Als Begründung für die Maßnahmen führen die Verantwortlichen ein sichereres Miteinander im Stadion an. Die bestehenden Richtlinien seien demnach zu schwach, um flächendeckend den Schutz aller Fans zu gewährleisten.

In einer Mitteilung der beteiligten Gruppen heißt es: "Letztes Wochenende noch mit wehenden Fahnen und Gesängen in der Leipziger Innenstadt, heute ohne Material und ohne Support in den Kurven. Wir werden die ersten zwölf Spielminuten schweigend verbringen!"

Sorge vor Eingriffen in Fankultur und Vereinsstrukturen

Die Fans fordern gleichzeitig, dass sich die Vereine öffentlich und entschlossen gegen diese Vorschläge positionieren. In einem gemeinsamen Statement wird betont, dass die geplanten Änderungen "nicht nur freie Fankultur zerstören, sondern auch massiv und unbegründet in die Vereinsstrukturen eingreifen" würden. Die jahrelange Fanarbeit und das Vertrauen zwischen Klubs und Anhängern sei gefährdet.

Die Kritik richtet sich gegen die Themen, die vom 3. bis 5. Dezember auf der Innenministerkonferenz diskutiert werden. Für viele Fans wäre die Einführung der genannten Maßnahmen ein massiver Schritt weg von gelebter Fankultur. Schon jetzt wird der Kontrast zwischen aktivem Support und einem schweigenden Stadion als Warnsignal bezeichnet.

"Größer kann der Kontrast zwischen gelebter Fankultur und schweigenden Zuschauerrängen nicht sein. Noch ist es ein dystopisches Szenario. Setzt die Innenministerkonferenz ihre Pläne am 3. bis 5.12. in Bremen um, wäre eben dieses Szenario vielleicht schon am ersten Dezember-Wochenende die neue Wirklichkeit", heißt es weiter.

Rückblick auf frühere Proteste stärkt die Bewegung

Der aktuelle Boykott erinnert bewusst an den Dezember 2023. Damals hatten Fans in ganz Deutschland ebenfalls unter dem Motto "12 Minuten schweigen" protestiert. Die damalige Aktion richtete sich gegen den geplanten Investoreneinstieg bei der Deutschen Fußball-Liga – am Ende mit Erfolg.

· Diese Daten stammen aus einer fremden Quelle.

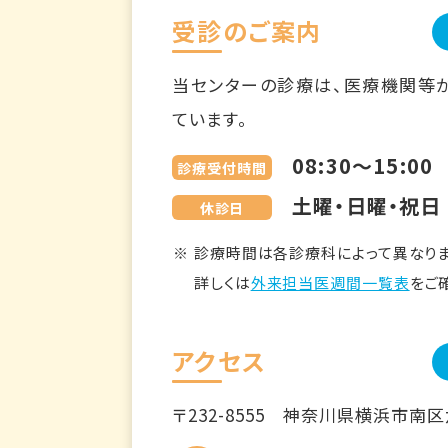
受診のご案内
当センターの診療は、医療機関等
ています。
08:30～15:00
診療受付時間
土曜・日曜・祝日
休診日
診療時間は各診療科によって異なりま
詳しくは
外来担当医週間一覧表
をご
アクセス
〒232-8555
神奈川県横浜市南区六ツ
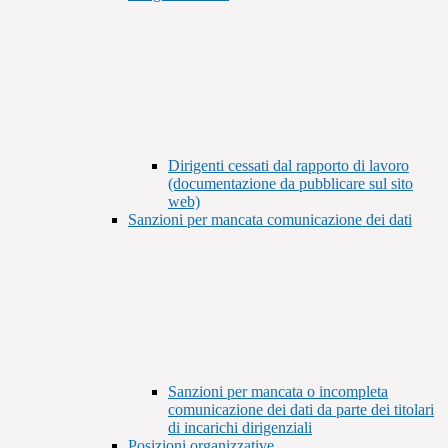
Dirigenti cessati dal rapporto di lavoro
(documentazione da pubblicare sul sito
web)
Sanzioni per mancata comunicazione dei dati
Sanzioni per mancata o incompleta
comunicazione dei dati da parte dei titolari
di incarichi dirigenziali
Posizioni organizzative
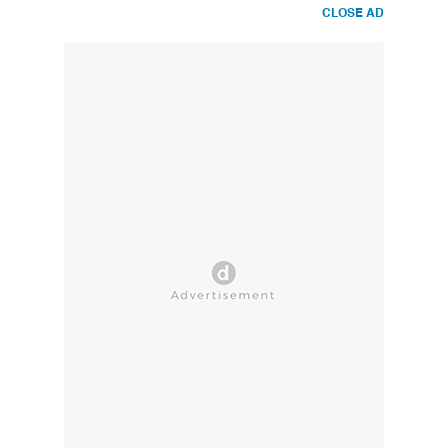
CLOSE AD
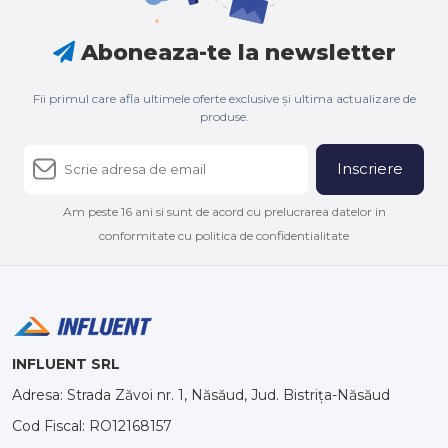
Aboneaza-te la newsletter
Fii primul care afla ultimele oferte exclusive și ultima actualizare de
produse.
Inscriere
Am peste 16 ani si sunt de acord cu prelucrarea datelor in
conformitate cu politica de confidentialitate
INFLUENT SRL
Adresa: Strada Zăvoi nr. 1, Năsăud, Jud. Bistrița-Năsăud
Cod Fiscal: RO12168157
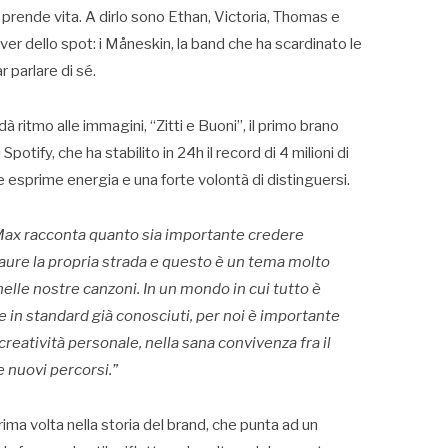
i prende vita. A dirlo sono Ethan, Victoria, Thomas e
ver dello spot: i Måneskin, la band che ha scardinato le
r parlare di sé.
dà ritmo alle immagini, “Zitti e Buoni”, il primo brano
potify, che ha stabilito in 24h il record di 4 milioni di
e esprime energia e una forte volontà di distinguersi.
Max racconta quanto sia importante credere
aure la propria strada e questo è un tema molto
lle nostre canzoni. In un mondo in cui tutto è
e in standard già conosciuti, per noi è importante
reatività personale, nella sana convivenza fra il
re nuovi percorsi.”
ima volta nella storia del brand, che punta ad un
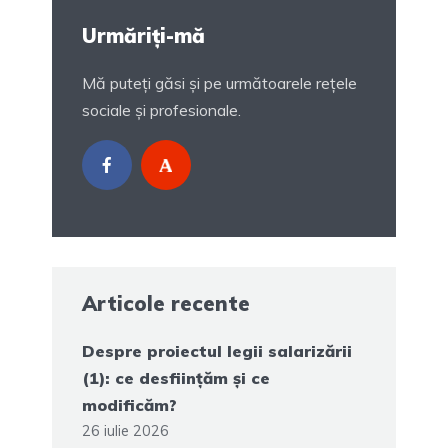
Urmăriți-mă
Mă puteți găsi și pe următoarele rețele
sociale și profesionale.
Articole recente
Despre proiectul legii salarizării
(1): ce desființăm și ce
modificăm?
26 iulie 2026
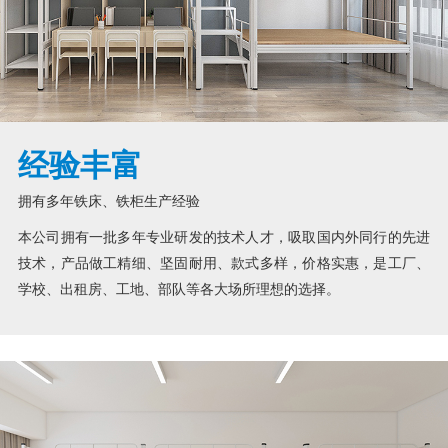
经验丰富
拥有多年铁床、铁柜生产经验
本公司拥有一批多年专业研发的技术人才，吸取国内外同行的先进
技术，产品做工精细、坚固耐用、款式多样，价格实惠，是工厂、
学校、出租房、工地、部队等各大场所理想的选择。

Viele Gruppen teilen ihren Aufruf diesmal erneut über ihre Kanäle, darunter Anhänger aus Düsseldorf, München, Berlin und Kaiserslautern. Der Schulterschluss zwischen verschiedensten Fanlagern zeigt, dass die aktuelle Debatte weit über Vereinsgrenzen hinausreicht.

Die kommenden Tage dürften entscheidend sein: Die Innenministerkonferenz steht bevor, die Fans haben sich klar positioniert – und der Bundesliga-Spieltag wird zeigen, wie eindrucksvoll Schweigen sein kann.